## TASKS
[a] List the four options the transportation cost text below offers shippers for reducing transportation operating costs.
[b] According to the transportation cost text below, what does the Software as a Service approach to a transportation management system enable for some shippers?

## SELECTED TEXT
* * * *
Transportation Management and Reducing Costs in the Supply Chain

Excerpted from the White Paper, Leveraging the Supply Chain for Increased Shareholder Value

Recently, the costs to transport raw materials, work-in-progress inventory, and finished goods to market have increased substantially as a percentage of cost of goods sold (COGS). While the economic recession eased rates and fuel prices in the short term, rates are rising again.

Transportation decision-makers are faced with many challenges to keep costs down, including customer requirements, mode selection, carrier/fleet capacities, shipment visibility, performance management and much more.

Fortunately, transportation planners can apply best practices and technology to develop a well-controlled freight management program.

While there are a number of ways to reduce transportation operating costs, shippers can take advantage of some of the following options:

  1. Develop Core Carrier Programs: Shippers that leverage their relationships well with their carriers typically experience lower rates and better service. Core carrier programs focus shipping volumes on approved carriers that meet an established set of requirements. Performance metrics are monitored and reviewed with those carriers periodically, and a collaborative relationship is developed to improve service and reduce costs.

  2. Consider a Transportation Management System: Transportation management systems (TMSs) are available with a wide array of functionality and means of deployment. From routing software to full scope TMSs, there are applications available to meet every shipper’s requirements. TMSs are also available in the traditional self-hosted form, as well as the Software as a Service (SaaS) approach in which the application is hosted by the vendor, enabling quicker and less expensive implementations for some shippers.

  3. Gain Control of Inbound Freight: Many companies rely on their suppliers to manage the shipment of goods inbound for stock or direct to customers. Often, there is an opportunity to take control of inbound freight and improve service while reducing costs. The additional freight spend can lead to improved discounts and rebates for parcel and LTL for all shipments. Additional volumes may create opportunities to consolidate smaller shipments into lower cost freight modes. Of course, freight terms should only be transitioned where freight can be managed in-house more economically, and/or when suppliers can reduce the cost of goods sold properly.

  4. Consider Outsourcing Various Transportation Management Functions: Transportation Management Services Providers (TMSP) offer shippers the opportunity to outsource any or all transportation functions. Many shippers leverage TMSP services such as dedicated fleets, shipment planning and execution, brokerage, freight invoice auditing and payment, freight forwarding and more. Some shippers outsource their entire transportation management function. Shippers should explore which TMSP services may be advantageous.
* * * *
## PROVIDED DATA
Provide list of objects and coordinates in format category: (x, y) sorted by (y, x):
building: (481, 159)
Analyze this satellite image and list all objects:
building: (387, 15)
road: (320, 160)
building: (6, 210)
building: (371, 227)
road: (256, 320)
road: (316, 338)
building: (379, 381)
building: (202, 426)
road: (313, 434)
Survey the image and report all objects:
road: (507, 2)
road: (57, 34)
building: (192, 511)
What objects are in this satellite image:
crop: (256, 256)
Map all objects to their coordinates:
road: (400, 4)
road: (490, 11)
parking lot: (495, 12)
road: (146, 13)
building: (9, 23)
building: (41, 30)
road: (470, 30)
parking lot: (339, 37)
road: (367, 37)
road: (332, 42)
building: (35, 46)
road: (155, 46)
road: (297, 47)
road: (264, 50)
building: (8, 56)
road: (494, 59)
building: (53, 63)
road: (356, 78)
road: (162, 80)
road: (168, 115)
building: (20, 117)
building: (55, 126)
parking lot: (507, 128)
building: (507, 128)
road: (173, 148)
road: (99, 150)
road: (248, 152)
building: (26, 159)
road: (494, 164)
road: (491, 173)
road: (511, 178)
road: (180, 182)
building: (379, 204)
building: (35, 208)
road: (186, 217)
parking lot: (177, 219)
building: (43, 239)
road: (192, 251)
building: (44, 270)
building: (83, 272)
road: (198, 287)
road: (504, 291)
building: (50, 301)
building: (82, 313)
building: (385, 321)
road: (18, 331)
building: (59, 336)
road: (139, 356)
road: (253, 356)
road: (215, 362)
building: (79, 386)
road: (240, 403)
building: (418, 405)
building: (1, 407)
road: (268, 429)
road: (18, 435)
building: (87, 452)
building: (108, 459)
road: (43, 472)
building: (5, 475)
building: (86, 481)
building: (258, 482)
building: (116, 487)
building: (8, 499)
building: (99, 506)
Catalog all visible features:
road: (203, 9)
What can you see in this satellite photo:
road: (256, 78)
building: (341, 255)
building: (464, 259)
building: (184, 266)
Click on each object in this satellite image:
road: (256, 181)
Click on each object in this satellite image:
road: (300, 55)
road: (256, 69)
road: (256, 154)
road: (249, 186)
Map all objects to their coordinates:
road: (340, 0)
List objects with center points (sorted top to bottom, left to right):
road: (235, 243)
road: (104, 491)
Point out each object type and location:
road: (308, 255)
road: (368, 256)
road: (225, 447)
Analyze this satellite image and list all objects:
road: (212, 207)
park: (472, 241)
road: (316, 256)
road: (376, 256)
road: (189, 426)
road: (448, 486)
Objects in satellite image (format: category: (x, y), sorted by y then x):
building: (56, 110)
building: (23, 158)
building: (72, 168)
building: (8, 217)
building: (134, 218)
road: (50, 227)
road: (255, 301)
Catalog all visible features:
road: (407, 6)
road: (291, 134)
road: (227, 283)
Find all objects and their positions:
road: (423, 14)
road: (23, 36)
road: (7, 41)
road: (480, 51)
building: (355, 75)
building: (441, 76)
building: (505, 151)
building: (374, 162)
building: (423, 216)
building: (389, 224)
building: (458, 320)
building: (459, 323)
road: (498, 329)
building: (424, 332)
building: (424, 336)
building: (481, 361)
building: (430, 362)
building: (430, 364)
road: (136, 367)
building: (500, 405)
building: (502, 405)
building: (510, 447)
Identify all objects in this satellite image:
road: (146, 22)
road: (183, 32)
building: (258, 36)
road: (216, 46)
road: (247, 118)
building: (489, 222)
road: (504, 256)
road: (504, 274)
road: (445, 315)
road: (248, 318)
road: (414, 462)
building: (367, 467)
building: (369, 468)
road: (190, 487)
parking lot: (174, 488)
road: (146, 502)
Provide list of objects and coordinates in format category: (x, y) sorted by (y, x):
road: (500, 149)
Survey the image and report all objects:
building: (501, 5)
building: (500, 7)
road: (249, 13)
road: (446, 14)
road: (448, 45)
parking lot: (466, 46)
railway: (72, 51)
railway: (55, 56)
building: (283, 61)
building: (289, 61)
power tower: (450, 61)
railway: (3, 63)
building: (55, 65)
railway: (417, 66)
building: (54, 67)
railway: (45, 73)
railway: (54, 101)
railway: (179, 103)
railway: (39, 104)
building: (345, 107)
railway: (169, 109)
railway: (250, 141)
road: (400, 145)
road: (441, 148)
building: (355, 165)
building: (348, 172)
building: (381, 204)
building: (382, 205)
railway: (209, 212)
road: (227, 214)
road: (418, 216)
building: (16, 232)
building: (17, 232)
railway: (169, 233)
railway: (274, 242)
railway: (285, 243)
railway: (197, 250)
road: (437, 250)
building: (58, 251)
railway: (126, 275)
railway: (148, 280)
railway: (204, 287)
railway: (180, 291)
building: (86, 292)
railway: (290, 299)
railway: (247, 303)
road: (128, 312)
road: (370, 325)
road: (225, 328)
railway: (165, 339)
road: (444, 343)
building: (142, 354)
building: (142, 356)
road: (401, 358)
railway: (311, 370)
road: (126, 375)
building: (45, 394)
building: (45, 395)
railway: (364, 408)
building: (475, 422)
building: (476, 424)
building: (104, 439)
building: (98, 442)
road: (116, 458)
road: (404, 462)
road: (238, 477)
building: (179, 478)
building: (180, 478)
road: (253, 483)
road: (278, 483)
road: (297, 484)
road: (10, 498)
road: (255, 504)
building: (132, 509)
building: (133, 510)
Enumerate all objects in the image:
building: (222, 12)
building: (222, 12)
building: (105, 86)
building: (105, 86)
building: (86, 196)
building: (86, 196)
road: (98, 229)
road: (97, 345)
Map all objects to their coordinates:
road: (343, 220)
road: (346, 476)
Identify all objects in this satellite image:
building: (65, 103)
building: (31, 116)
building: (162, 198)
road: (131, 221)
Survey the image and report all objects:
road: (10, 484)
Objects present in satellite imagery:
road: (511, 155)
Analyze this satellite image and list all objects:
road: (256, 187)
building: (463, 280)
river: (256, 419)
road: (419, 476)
* * * *
## PER-TASK ANSWERS
[a]
1. Develop Core Carrier Programs
2. Consider a Transportation Management System
3. Gain Control of Inbound Freight
4. Consider Outsourcing Various Transportation Management Functions

[b] It enables quicker and less expensive implementations.